GM Davies suggested a recent game: Tony Hynes vs John Cox, Shropshire Congress 2015 2015. Cox, author of the chess book The Berlin Wall, resigns a Giuoco Pianissimo after 15 moves against an “unknown”.

After playing through this amusing miniature, I lightly opined to Davies that 5 … 0-0 is a lemon. 5 … a6 seems to do best in practice, e.g., 1. e4 e5 2. Nf3 Nc6 3. Bc4 Bc5 4. c3 Nf6 5. d3 a6 6. Bb3 Ba7 7. O-O d6 . “It’s not just about the opening,” replied the GM, “check with an engine and you’ll find some very serious tactical errors.”

Chess being intrinsically difficult, lacking a definitive solution short of exhaustive calculation, we employ heuristics, analytical rules for examining a position, to navigate the complexity. A heuristic is never absolute, merely, as the Zen koan has it, “a finger pointing at the moon”.

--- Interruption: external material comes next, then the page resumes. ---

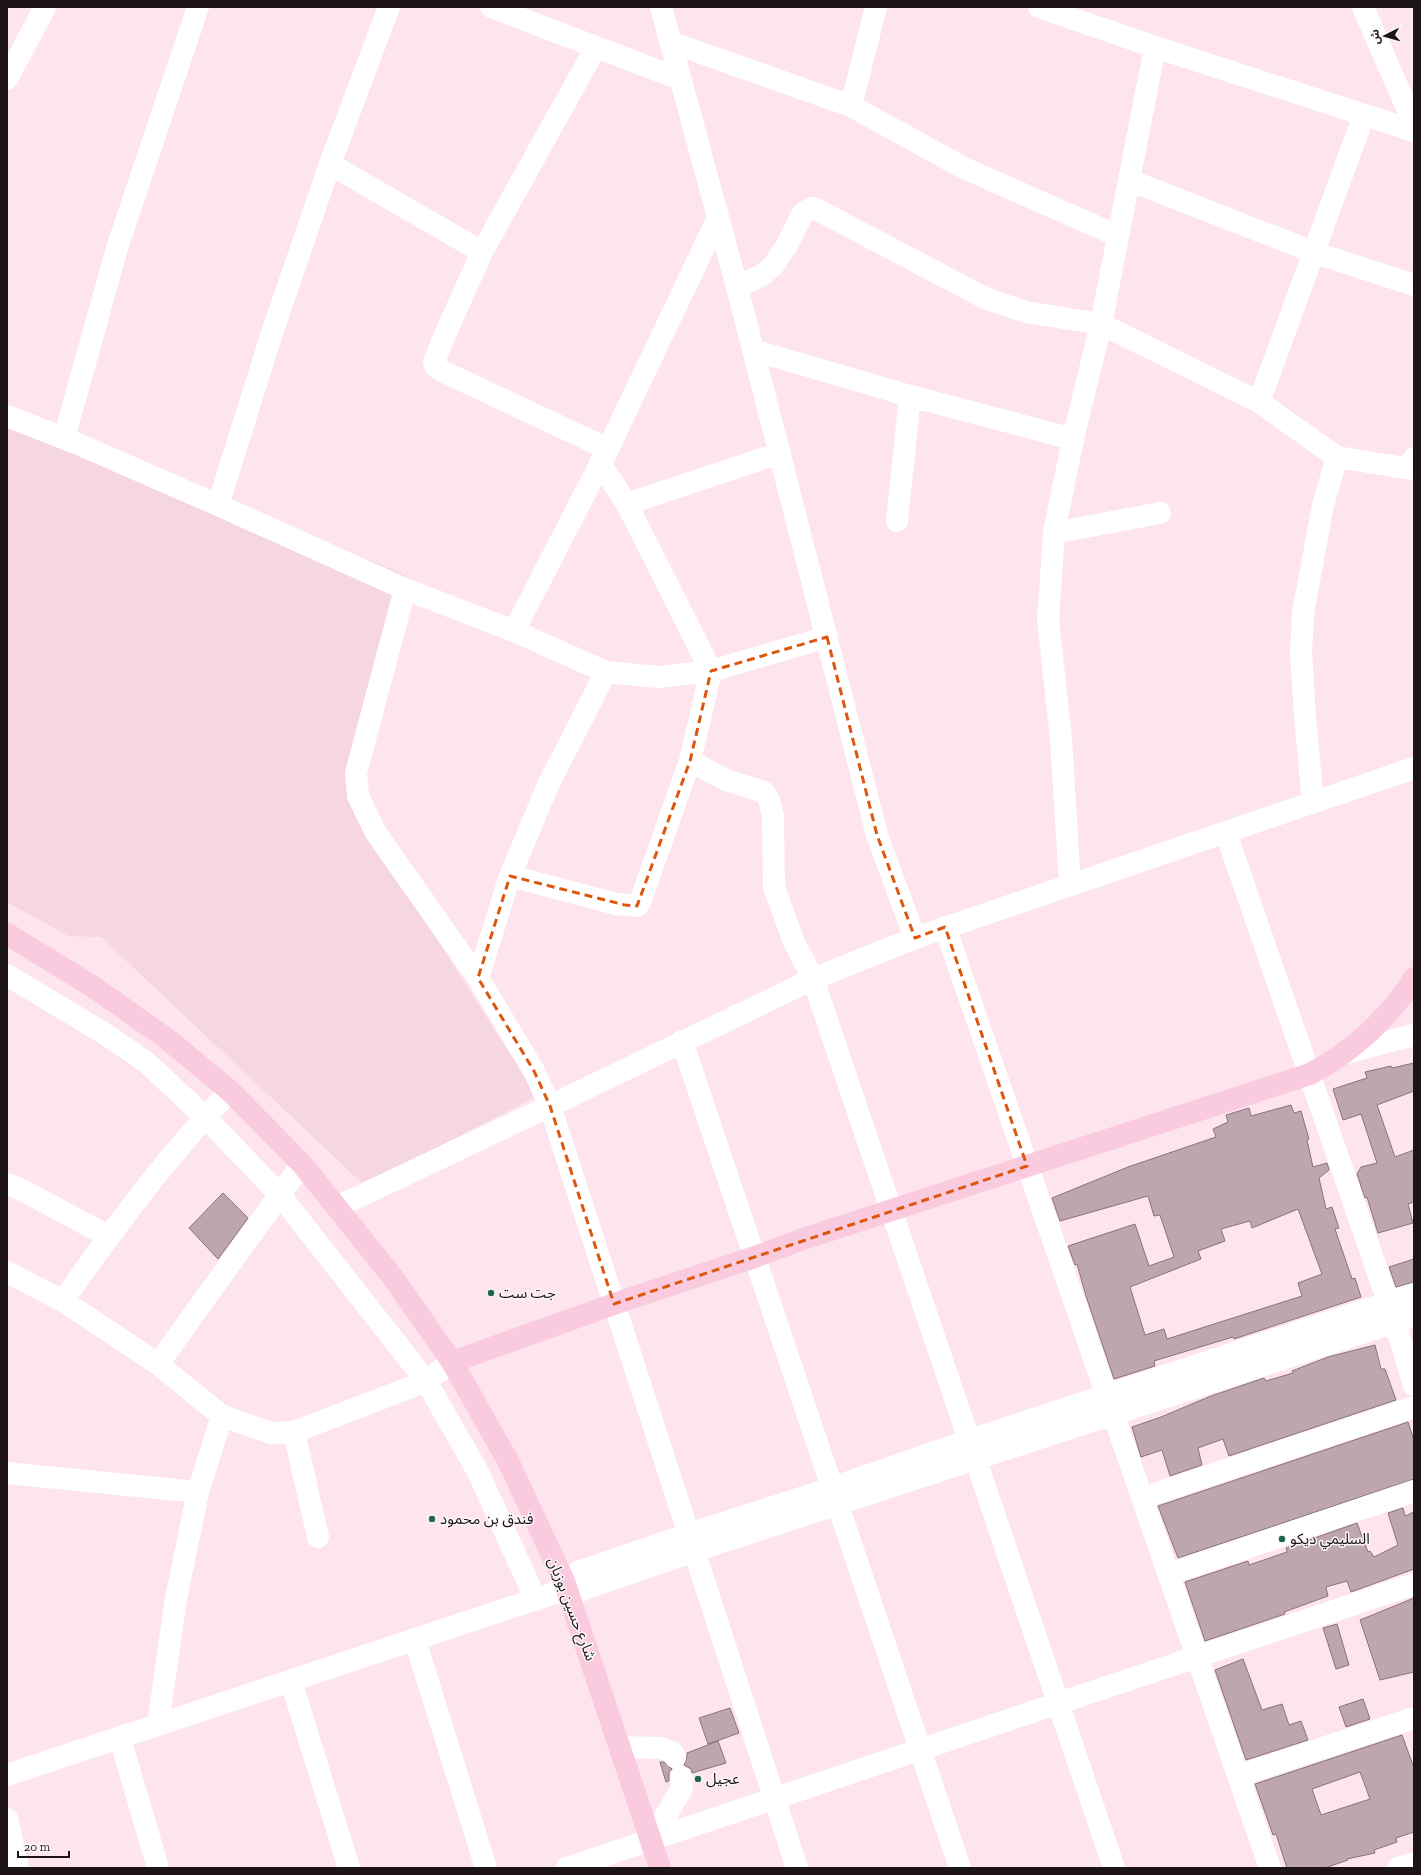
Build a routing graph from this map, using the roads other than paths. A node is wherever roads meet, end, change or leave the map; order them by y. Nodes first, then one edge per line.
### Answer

We call our educated guesswork strategy and use the word tactics when matters devolve to concrete calculation.

Yet the saying of chess is not the playing of chess. The somatic joy of the game is the sudden flash of insight,  that instance wherein you see a World in a Grain of Sand / And a Heaven in a Wild Flower, /  Hold Infinity in the palm of your hand / And Eternity in an hour.

Heuristics are merely a discipline as we try to polish our perception of the game.

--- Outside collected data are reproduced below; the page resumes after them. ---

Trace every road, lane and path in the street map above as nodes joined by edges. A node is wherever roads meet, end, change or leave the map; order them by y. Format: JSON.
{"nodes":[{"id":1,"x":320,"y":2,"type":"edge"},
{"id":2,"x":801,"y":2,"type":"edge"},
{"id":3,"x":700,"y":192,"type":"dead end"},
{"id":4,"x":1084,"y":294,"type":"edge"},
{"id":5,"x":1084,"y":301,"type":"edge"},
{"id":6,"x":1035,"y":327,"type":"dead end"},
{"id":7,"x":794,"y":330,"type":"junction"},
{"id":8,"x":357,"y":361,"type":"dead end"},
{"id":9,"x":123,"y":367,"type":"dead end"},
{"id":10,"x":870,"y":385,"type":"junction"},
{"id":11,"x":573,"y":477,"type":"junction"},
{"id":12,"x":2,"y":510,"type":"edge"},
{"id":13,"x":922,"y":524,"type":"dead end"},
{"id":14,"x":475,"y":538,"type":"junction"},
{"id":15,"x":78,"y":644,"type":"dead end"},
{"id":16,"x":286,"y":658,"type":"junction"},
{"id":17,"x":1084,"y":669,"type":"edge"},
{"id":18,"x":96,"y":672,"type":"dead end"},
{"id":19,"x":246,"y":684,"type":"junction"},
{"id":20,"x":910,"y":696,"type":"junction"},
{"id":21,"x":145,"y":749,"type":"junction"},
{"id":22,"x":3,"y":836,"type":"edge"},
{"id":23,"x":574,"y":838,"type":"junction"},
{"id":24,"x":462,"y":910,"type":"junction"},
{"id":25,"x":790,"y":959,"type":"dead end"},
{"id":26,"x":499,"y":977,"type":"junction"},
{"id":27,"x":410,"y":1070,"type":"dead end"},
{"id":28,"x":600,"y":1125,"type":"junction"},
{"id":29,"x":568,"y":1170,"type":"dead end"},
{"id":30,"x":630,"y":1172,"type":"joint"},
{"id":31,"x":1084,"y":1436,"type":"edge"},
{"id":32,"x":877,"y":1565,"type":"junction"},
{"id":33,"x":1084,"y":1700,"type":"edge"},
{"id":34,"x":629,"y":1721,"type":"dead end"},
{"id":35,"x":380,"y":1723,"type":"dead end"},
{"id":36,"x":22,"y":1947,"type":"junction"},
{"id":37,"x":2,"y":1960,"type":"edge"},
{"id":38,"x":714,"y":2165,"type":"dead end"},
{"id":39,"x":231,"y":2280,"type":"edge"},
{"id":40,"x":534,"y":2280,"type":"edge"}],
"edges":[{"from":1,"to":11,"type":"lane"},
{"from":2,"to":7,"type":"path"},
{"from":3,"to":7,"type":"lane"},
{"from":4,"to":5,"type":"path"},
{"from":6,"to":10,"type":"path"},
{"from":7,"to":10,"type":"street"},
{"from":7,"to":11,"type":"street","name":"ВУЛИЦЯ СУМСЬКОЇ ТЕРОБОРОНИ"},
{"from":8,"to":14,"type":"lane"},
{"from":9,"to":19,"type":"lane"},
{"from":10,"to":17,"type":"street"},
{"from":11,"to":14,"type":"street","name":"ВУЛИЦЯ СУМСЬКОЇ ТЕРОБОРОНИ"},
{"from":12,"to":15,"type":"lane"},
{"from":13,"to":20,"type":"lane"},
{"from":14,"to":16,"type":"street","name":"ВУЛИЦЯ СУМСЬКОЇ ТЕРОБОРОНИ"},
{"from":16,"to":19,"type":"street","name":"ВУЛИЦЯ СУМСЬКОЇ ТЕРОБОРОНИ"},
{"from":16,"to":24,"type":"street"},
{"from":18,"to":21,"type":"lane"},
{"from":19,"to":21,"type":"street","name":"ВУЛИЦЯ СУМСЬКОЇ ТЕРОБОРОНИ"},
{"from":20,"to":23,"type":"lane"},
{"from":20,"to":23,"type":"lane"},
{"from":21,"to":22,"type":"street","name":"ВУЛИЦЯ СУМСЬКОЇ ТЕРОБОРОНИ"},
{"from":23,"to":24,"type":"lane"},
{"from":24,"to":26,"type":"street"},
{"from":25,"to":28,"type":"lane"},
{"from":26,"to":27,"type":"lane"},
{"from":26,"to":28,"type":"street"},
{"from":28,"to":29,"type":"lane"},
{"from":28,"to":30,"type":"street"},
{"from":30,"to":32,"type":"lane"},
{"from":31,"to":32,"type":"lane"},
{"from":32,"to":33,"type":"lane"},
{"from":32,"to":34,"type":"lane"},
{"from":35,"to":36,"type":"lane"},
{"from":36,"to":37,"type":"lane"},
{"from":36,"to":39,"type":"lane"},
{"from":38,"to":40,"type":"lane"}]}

Glad of the grandmaster’s advice, I plugged the game into Stockfish which confirmed my impression that Cox’s loss was a failure of perception more than one of calculation.

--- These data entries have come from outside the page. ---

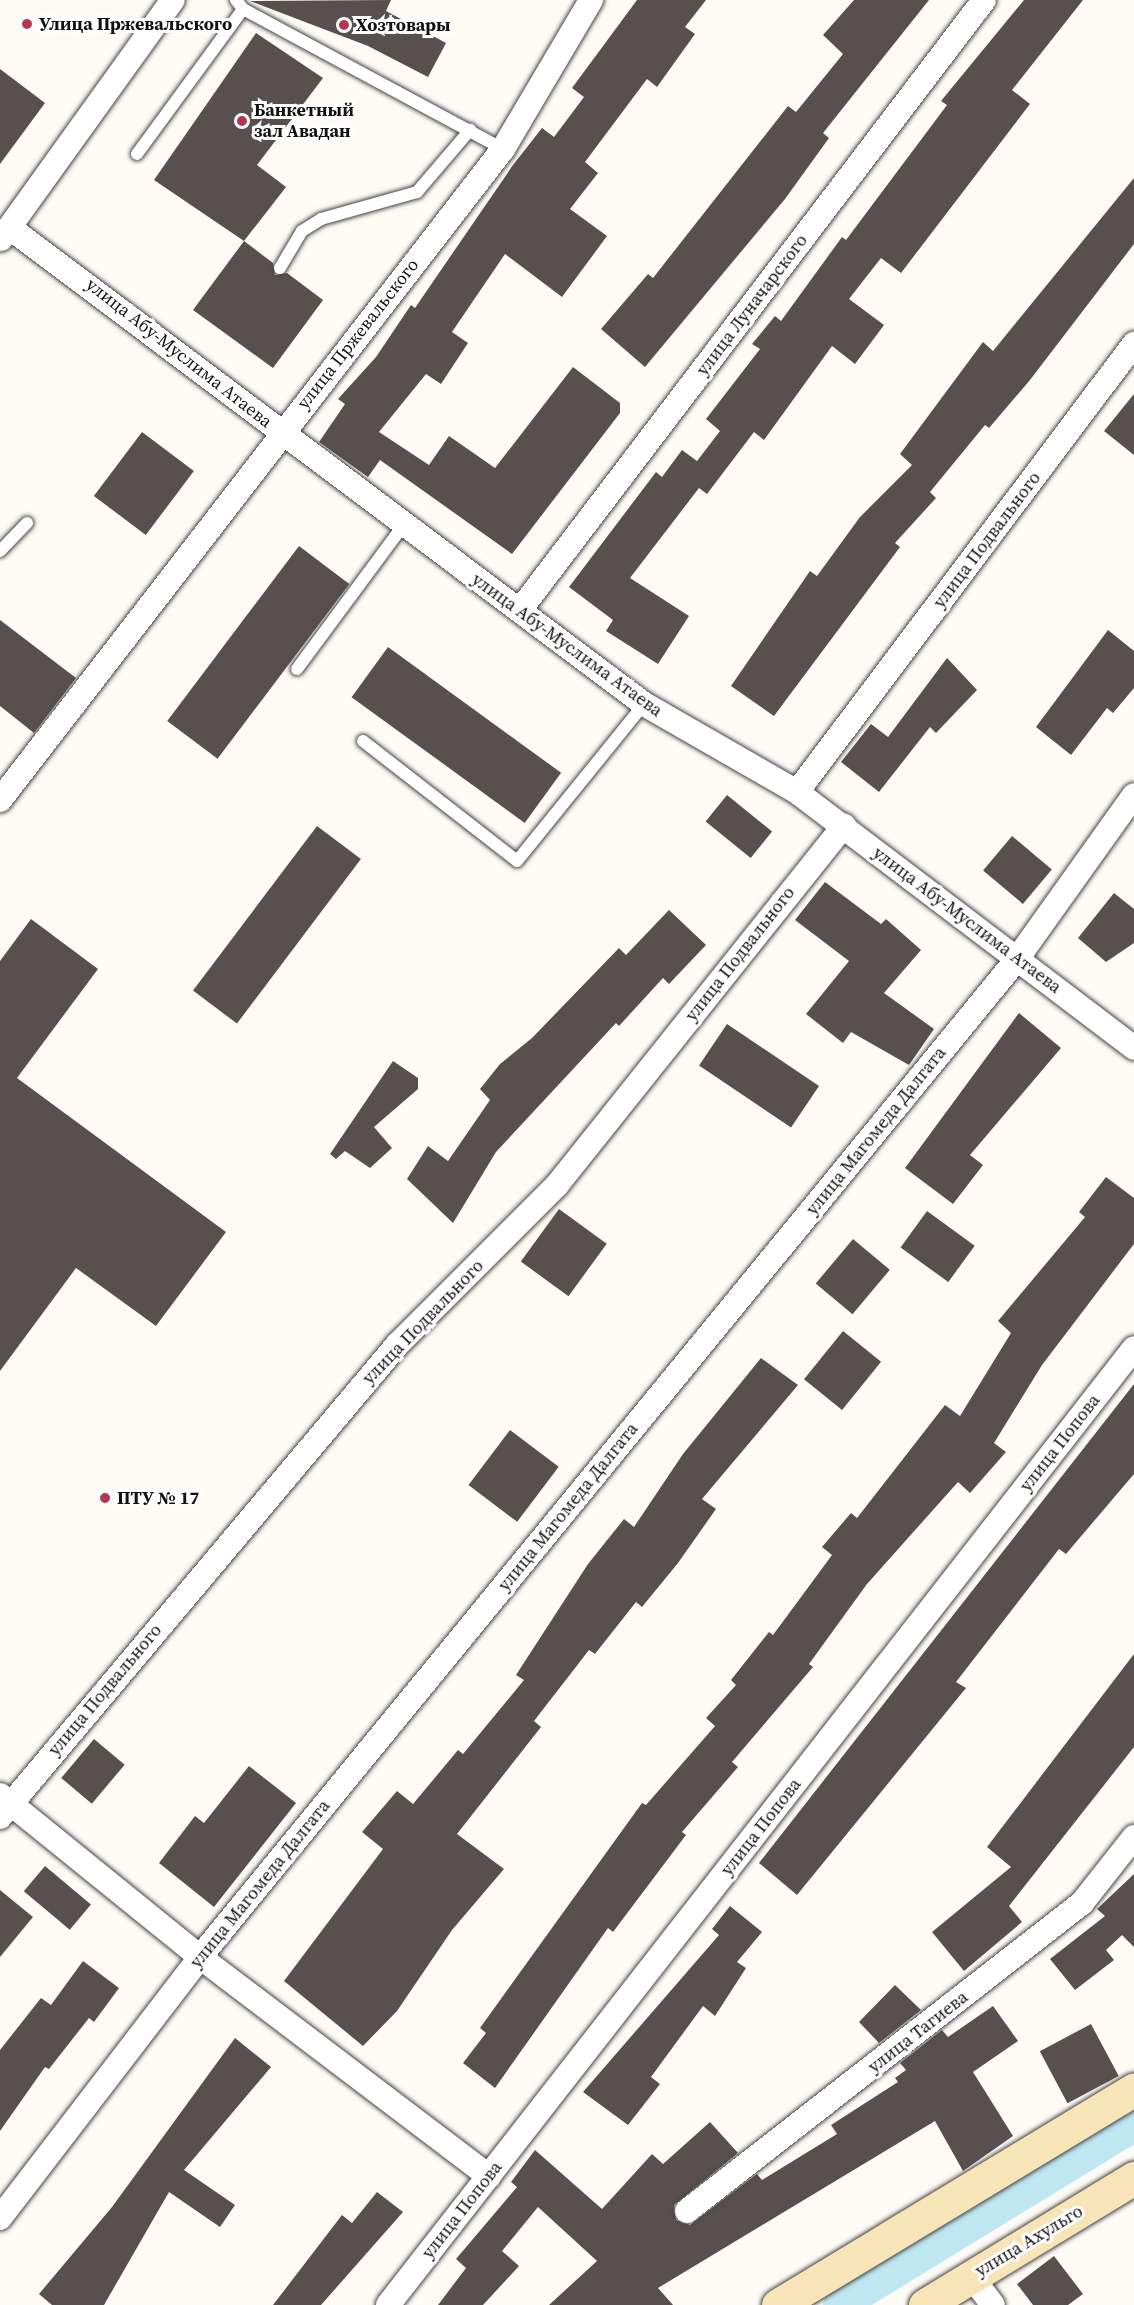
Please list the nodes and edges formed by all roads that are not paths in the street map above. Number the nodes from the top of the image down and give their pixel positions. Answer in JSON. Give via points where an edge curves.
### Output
{"nodes":[{"id":1,"x":173,"y":0,"type":"edge"},
{"id":2,"x":591,"y":0,"type":"edge"},
{"id":3,"x":984,"y":0,"type":"edge"},
{"id":4,"x":240,"y":4,"type":"edge"},
{"id":5,"x":470,"y":130,"type":"junction"},
{"id":6,"x":503,"y":149,"type":"junction"},
{"id":7,"x":137,"y":153,"type":"dead end"},
{"id":8,"x":5,"y":234,"type":"edge"},
{"id":9,"x":280,"y":268,"type":"dead end"},
{"id":10,"x":1134,"y":344,"type":"edge"},
{"id":11,"x":282,"y":432,"type":"junction"},
{"id":12,"x":27,"y":523,"type":"dead end"},
{"id":13,"x":403,"y":526,"type":"junction"},
{"id":14,"x":0,"y":551,"type":"edge"},
{"id":15,"x":520,"y":610,"type":"junction"},
{"id":16,"x":297,"y":669,"type":"dead end"},
{"id":17,"x":644,"y":704,"type":"junction"},
{"id":18,"x":363,"y":741,"type":"dead end"},
{"id":19,"x":796,"y":792,"type":"junction"},
{"id":20,"x":1134,"y":795,"type":"edge"},
{"id":21,"x":0,"y":800,"type":"edge"},
{"id":22,"x":844,"y":826,"type":"junction"},
{"id":23,"x":1017,"y":958,"type":"junction"},
{"id":24,"x":1134,"y":1048,"type":"edge"},
{"id":25,"x":1134,"y":1348,"type":"edge"},
{"id":26,"x":3,"y":1805,"type":"edge"},
{"id":27,"x":1134,"y":1837,"type":"edge"},
{"id":28,"x":200,"y":1957,"type":"junction"},
{"id":29,"x":1134,"y":2089,"type":"edge"},
{"id":30,"x":489,"y":2176,"type":"junction"},
{"id":31,"x":1134,"y":2178,"type":"edge"},
{"id":32,"x":687,"y":2211,"type":"dead end"},
{"id":33,"x":0,"y":2218,"type":"edge"},
{"id":34,"x":971,"y":2276,"type":"junction"},
{"id":35,"x":388,"y":2305,"type":"edge"},
{"id":36,"x":778,"y":2305,"type":"edge"},
{"id":37,"x":925,"y":2305,"type":"edge"},
{"id":38,"x":993,"y":2305,"type":"edge"}],
"edges":[{"from":1,"to":8,"type":"street"},
{"from":2,"to":6,"type":"street","name":"улица Пржевальского"},
{"from":3,"to":15,"type":"street","name":"улица Луначарского"},
{"from":4,"to":5,"type":"lane"},
{"from":4,"to":7,"type":"lane"},
{"from":5,"to":6,"type":"lane"},
{"from":5,"to":9,"type":"lane","via":[[417,192],[321,219],[302,231]]},
{"from":6,"to":11,"type":"street","name":"улица Пржевальского"},
{"from":8,"to":11,"type":"street","name":"улица Абу-Муслима Атаева"},
{"from":10,"to":19,"type":"street","name":"улица Подвального"},
{"from":11,"to":13,"type":"street","name":"улица Абу-Муслима Атаева"},
{"from":11,"to":21,"type":"street","name":"улица Пржевальского"},
{"from":12,"to":14,"type":"lane"},
{"from":13,"to":15,"type":"street","name":"улица Абу-Муслима Атаева"},
{"from":13,"to":16,"type":"lane"},
{"from":15,"to":17,"type":"street","name":"улица Абу-Муслима Атаева"},
{"from":17,"to":18,"type":"lane","via":[[517,861]]},
{"from":17,"to":19,"type":"street","name":"улица Абу-Муслима Атаева"},
{"from":19,"to":22,"type":"street","name":"улица Абу-Муслима Атаева"},
{"from":20,"to":23,"type":"street","name":"улица Магомеда Далгата"},
{"from":22,"to":23,"type":"street","name":"улица Абу-Муслима Атаева"},
{"from":22,"to":26,"type":"street","name":"улица Подвального","via":[[557,1185],[397,1345]]},
{"from":23,"to":24,"type":"street","name":"улица Абу-Муслима Атаева"},
{"from":23,"to":28,"type":"street","name":"улица Магомеда Далгата"},
{"from":25,"to":30,"type":"street","name":"улица Попова"},
{"from":26,"to":28,"type":"street"},
{"from":27,"to":32,"type":"street","name":"улица Тагиева","via":[[1082,1903]]},
{"from":28,"to":30,"type":"street"},
{"from":28,"to":33,"type":"street","name":"улица Магомеда Далгата"},
{"from":29,"to":36,"type":"main road"},
{"from":30,"to":35,"type":"street","name":"улица Попова"},
{"from":31,"to":34,"type":"main road","name":"улица Ахульго"},
{"from":34,"to":37,"type":"main road","name":"улица Ахульго"},
{"from":34,"to":38,"type":"street"}]}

1. e4 e5 2. Nf3 Nc6 3. Bc4 Bc5 4. c3 Nf6 5. d3 O-O (5 … a6!?) 6. b4

Stockfish would rather castle. White isn’t really threatening to win a pawn yet, after 6 … Be7 7. b5 Na5 8. Nxe5 d6 Black is okay.

6 … Be7 7. O-O d5

Stockfish likes 7 … a6 and so do I. Here we go a-thrusting.

8. exd5 Nxd5 9. Re1

Stockfish likes 9. b5 Na5 10. Bxd5 Qxd5 11. c4 Qd7 12. Nc3 for White.

9 …  Bg4

Here’s where the perceptual failure really kicks in. Stockfish suggests the obvious 9 … Bf6.

10. h3 Bh5 11. b5 Na5 12. Rxe5

Now 12 … Nf6 tidies Black’s position, again obviously, but …

12 …  Bxf3 13. Qxf3

Stockfish thinks Black should play 13 … Nb6 eventually losing a pawn into a possibly drawn ending, but Cox completes his thrusting with an unsound combination.

Nxc3 14. Nxc3 Bf6

Stockfish suggests the fantastic 14 … Qd4 15. Rxe7 Qxc3 16. Bxf7+ Kh8 17. Qe2 Qxa1 18. Qb2 Qxb2 19. Bxb2 Rad8 20. Be5 c5 21. Be6 Rf6 22. Bc7 R3f8 23. Bxa5

15. Rd5 1-0

After 15 … Qe7 16. Bd2 it’s over.

Jacques Delaguerre


Author: Jacques Delaguerre

Jacques Delaguerre is a Colorado musician and chessplayer.